* 提取信息:
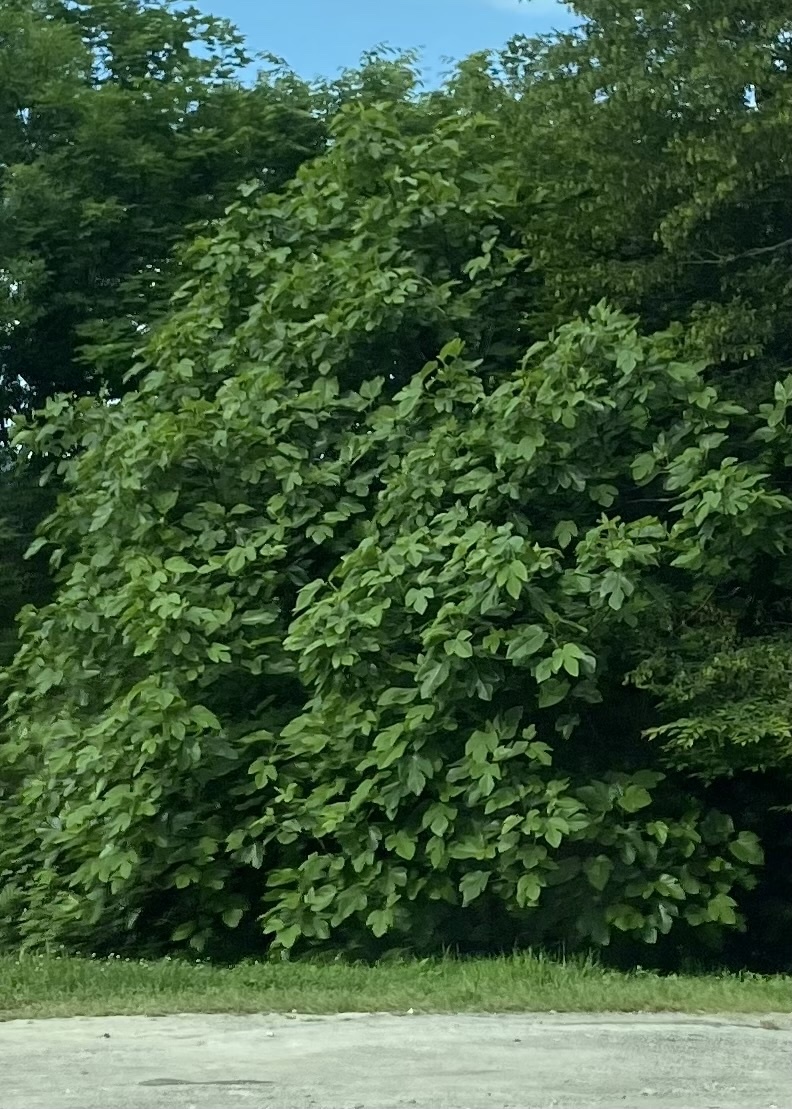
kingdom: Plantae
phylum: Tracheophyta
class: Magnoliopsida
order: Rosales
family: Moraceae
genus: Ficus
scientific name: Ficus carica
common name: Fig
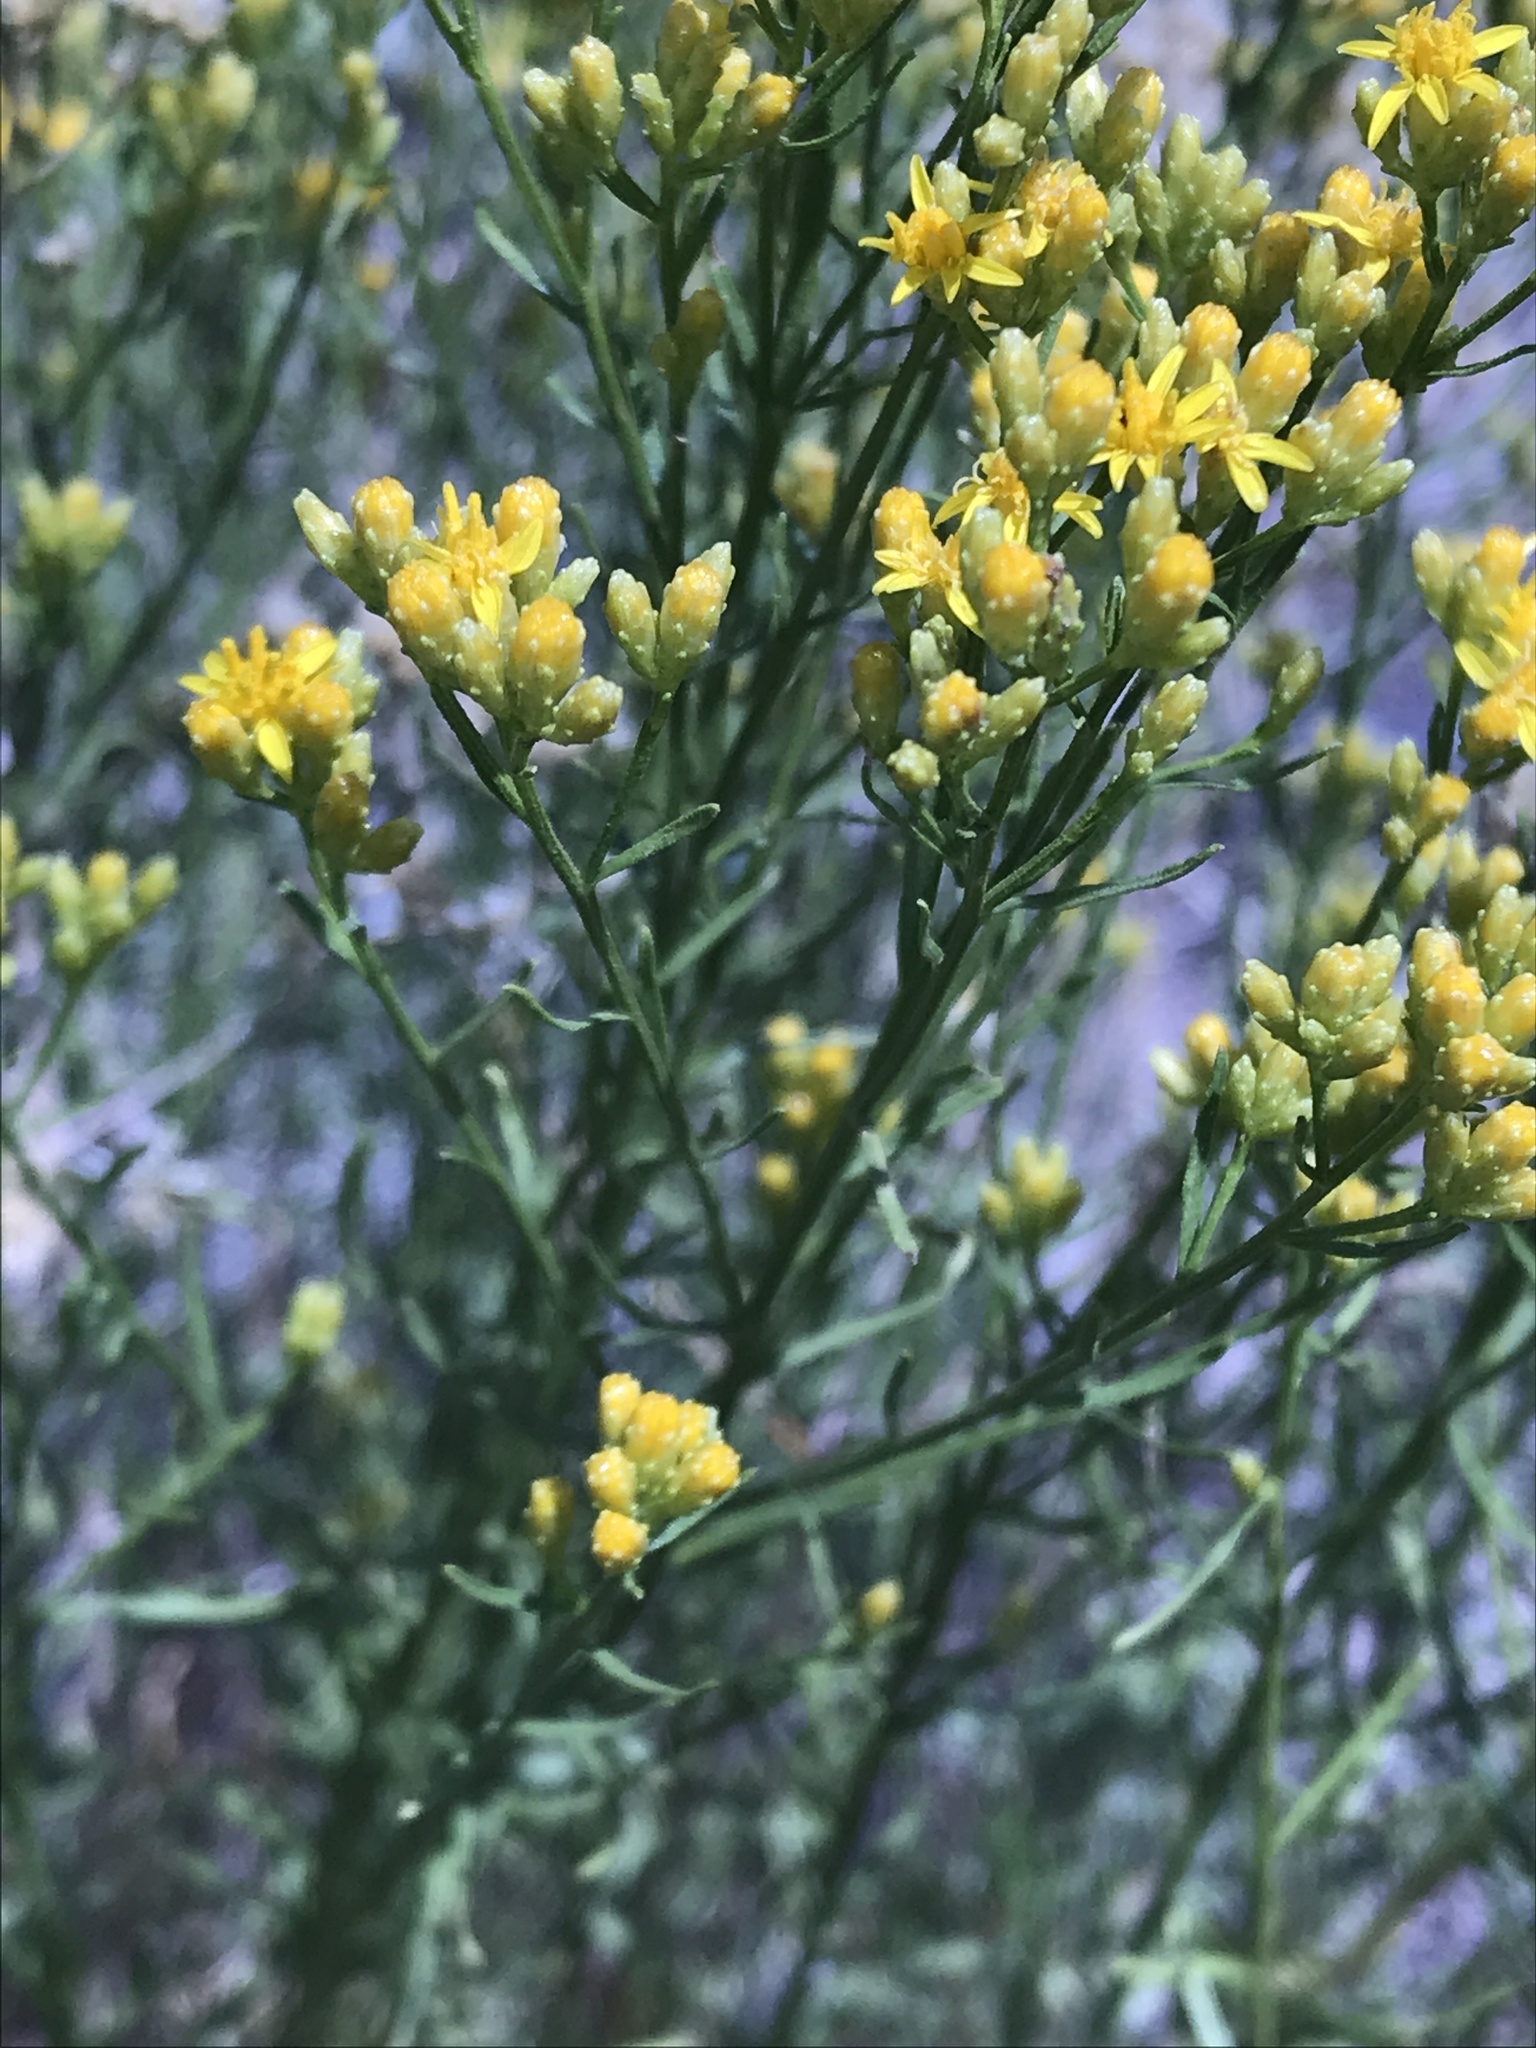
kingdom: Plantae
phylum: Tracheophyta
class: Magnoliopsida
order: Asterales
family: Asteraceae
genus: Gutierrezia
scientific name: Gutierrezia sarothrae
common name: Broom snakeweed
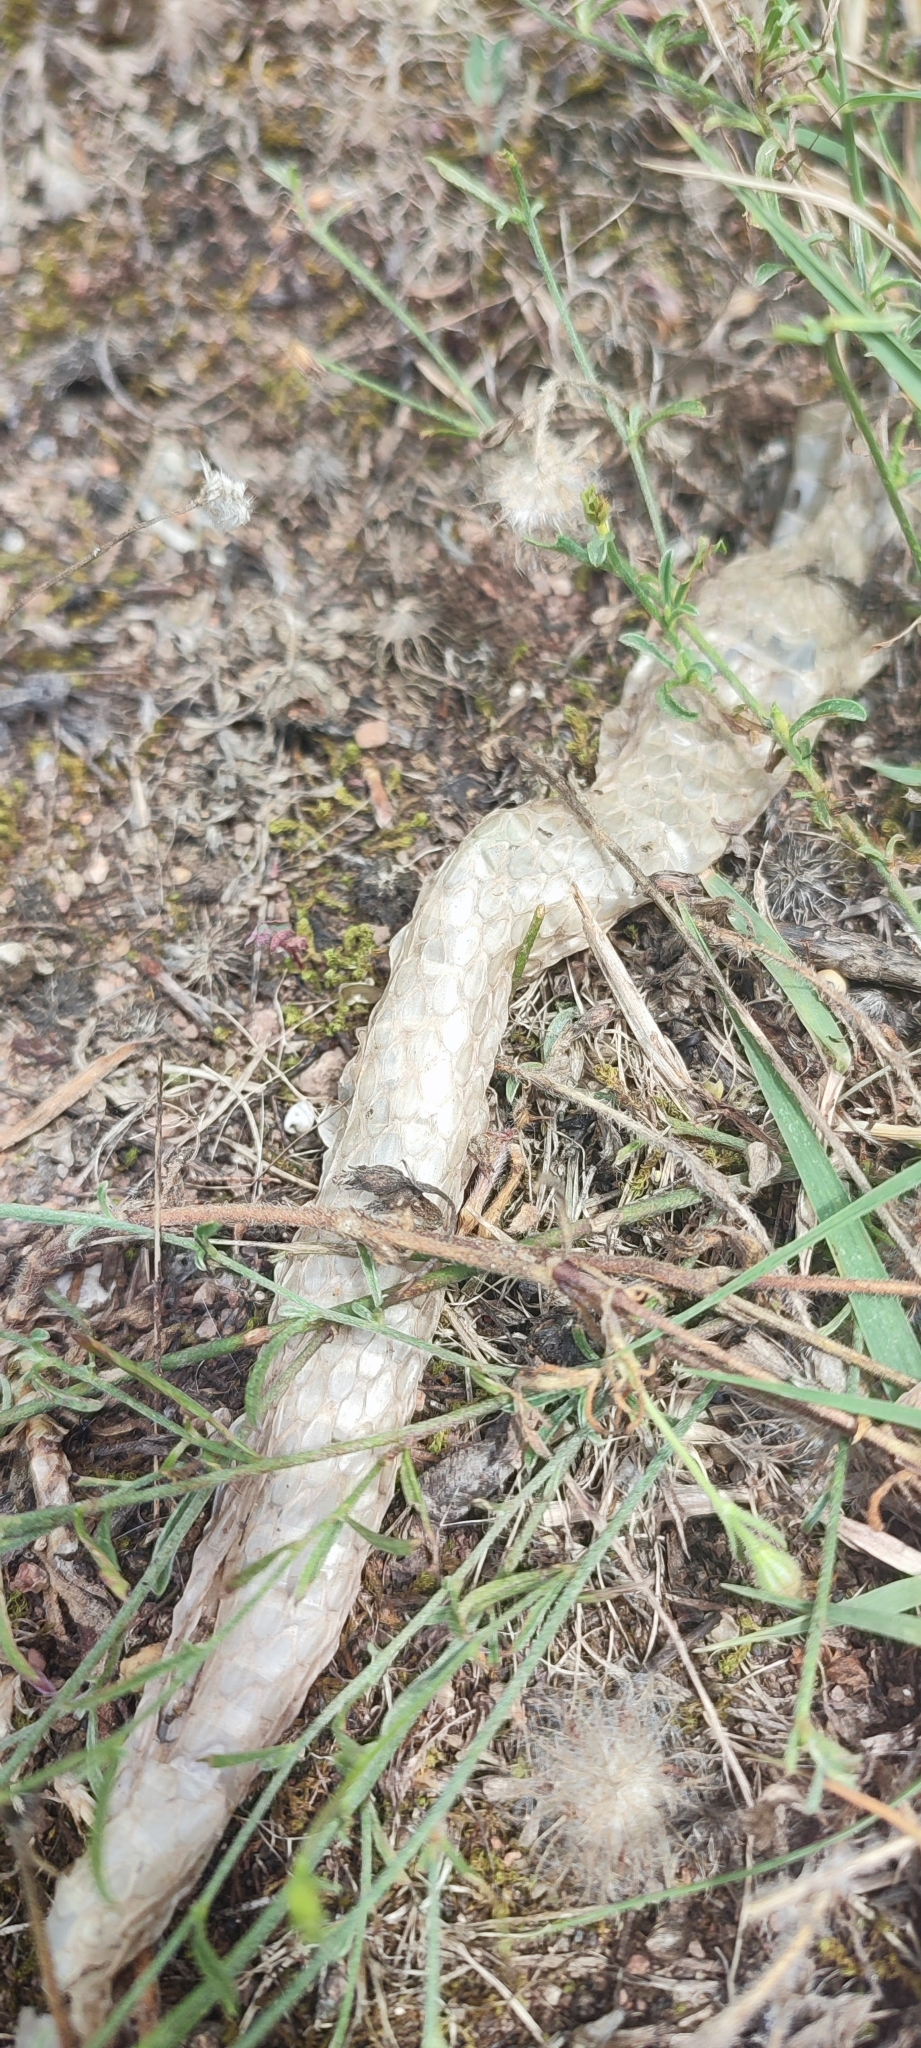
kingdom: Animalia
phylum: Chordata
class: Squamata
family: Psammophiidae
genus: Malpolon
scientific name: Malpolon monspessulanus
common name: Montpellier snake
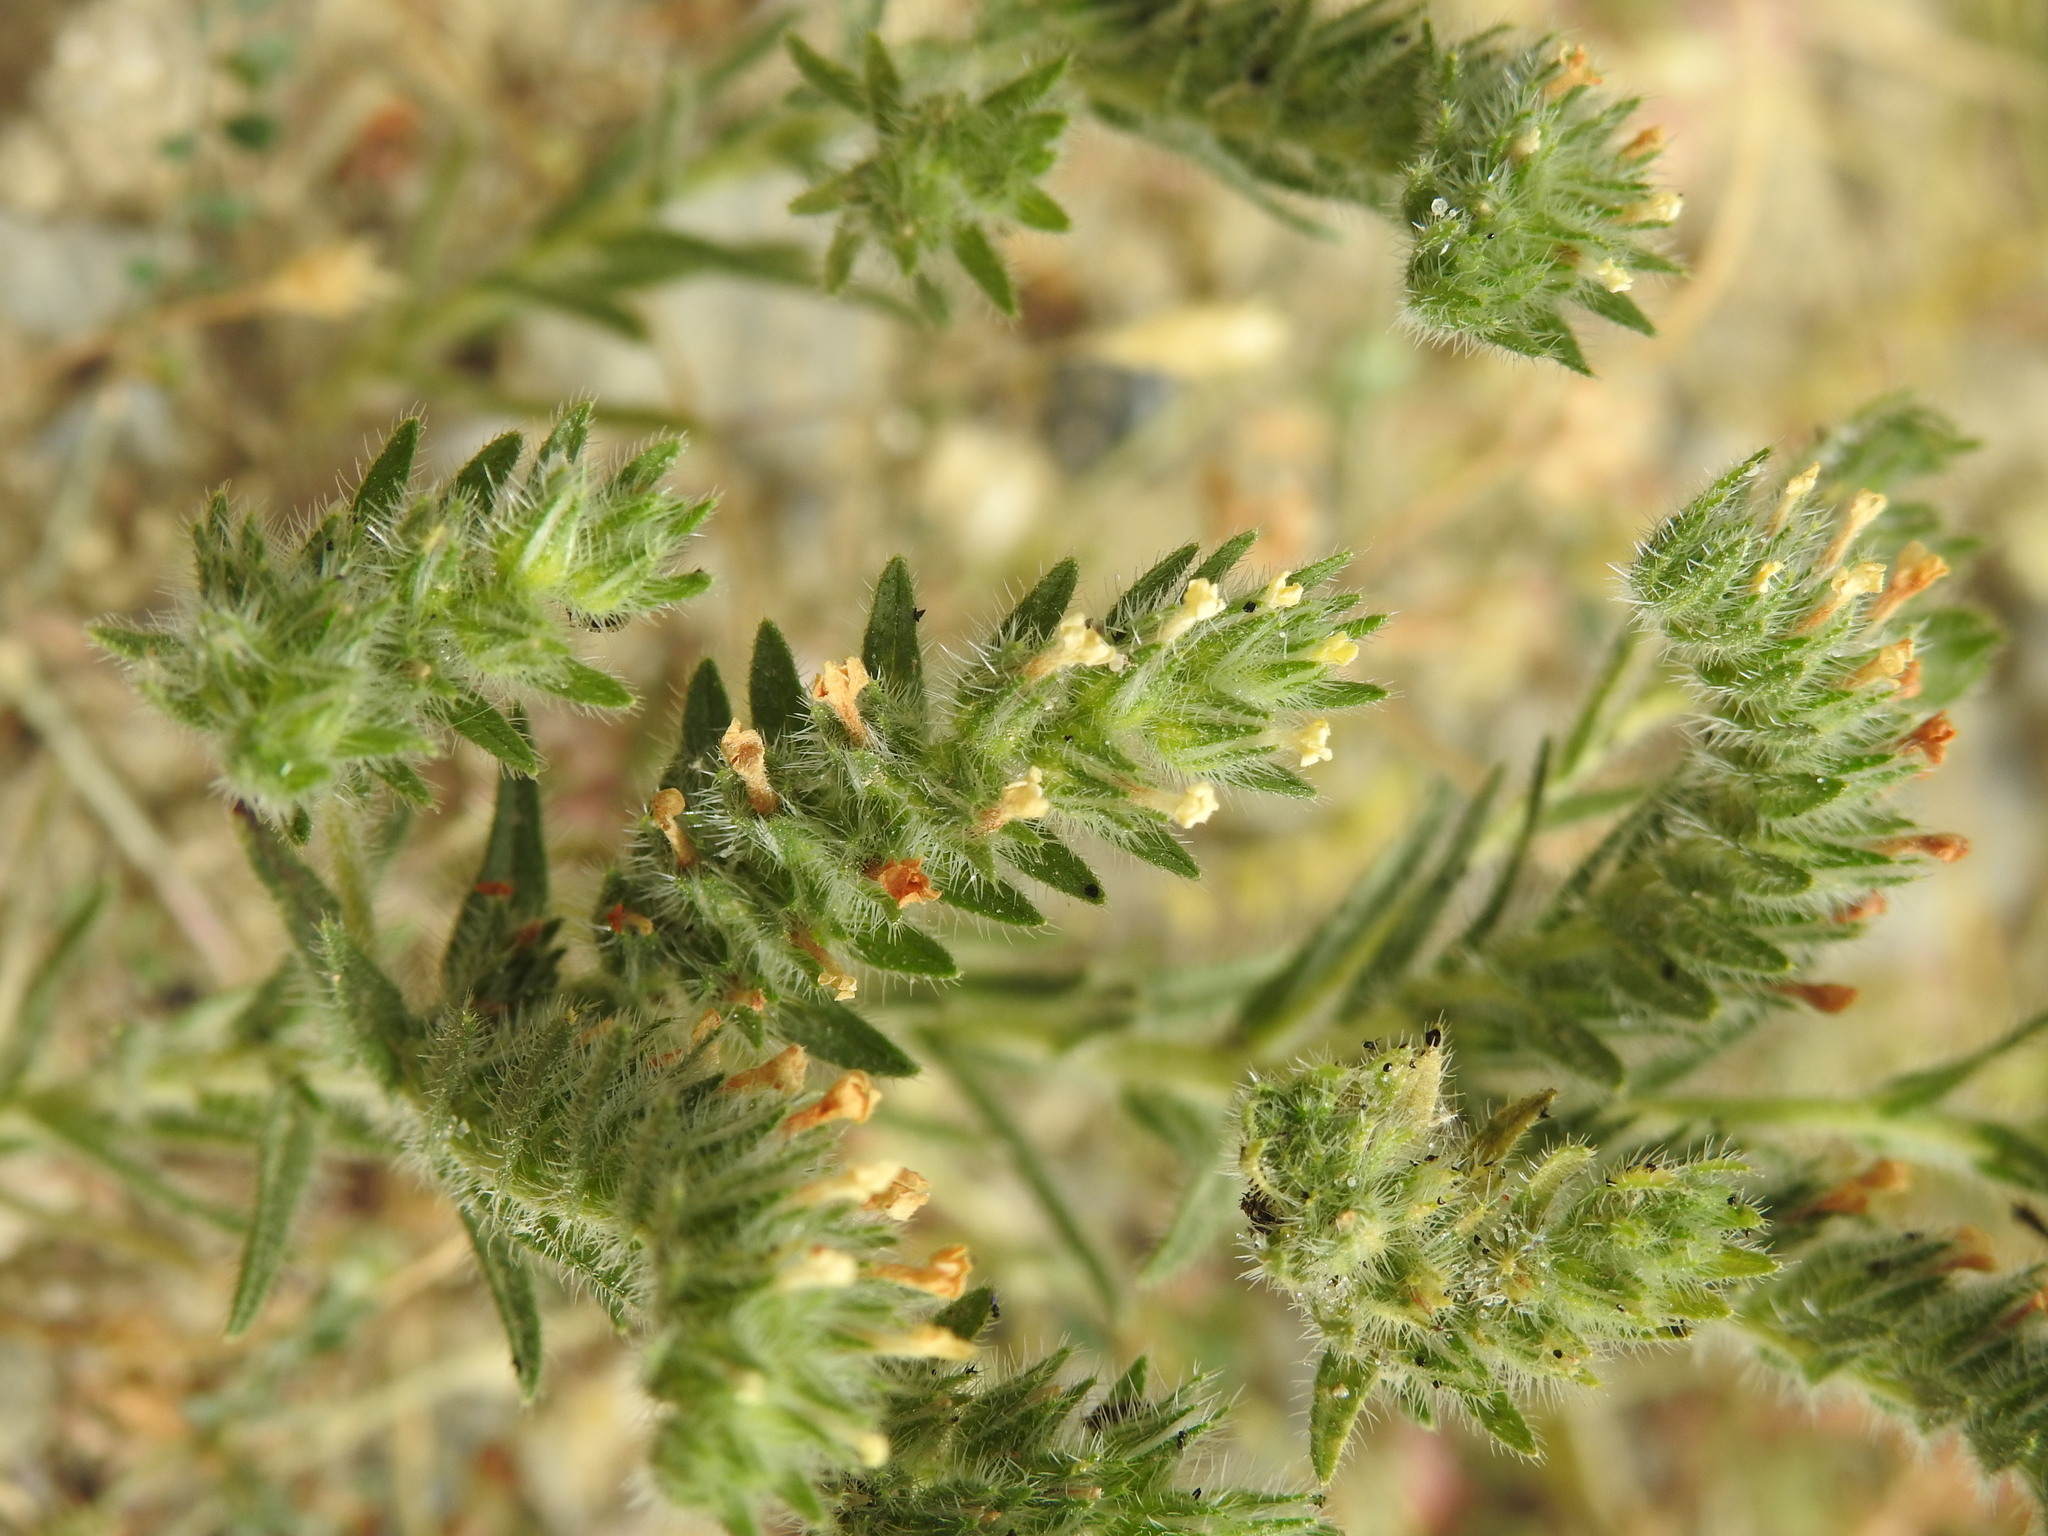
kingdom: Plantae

* 任务要求: 请把上面所有数据的各行一字不改地抄录出来，答案中略去图片。

* 参考答案:
kingdom: Plantae
phylum: Tracheophyta
class: Magnoliopsida
order: Rosales
family: Moraceae
genus: Ficus
scientific name: Ficus carica
common name: Fig
kingdom: Plantae
phylum: Tracheophyta
class: Magnoliopsida
order: Asterales
family: Asteraceae
genus: Gutierrezia
scientific name: Gutierrezia sarothrae
common name: Broom snakeweed
kingdom: Animalia
phylum: Chordata
class: Squamata
family: Psammophiidae
genus: Malpolon
scientific name: Malpolon monspessulanus
common name: Montpellier snake
kingdom: Plantae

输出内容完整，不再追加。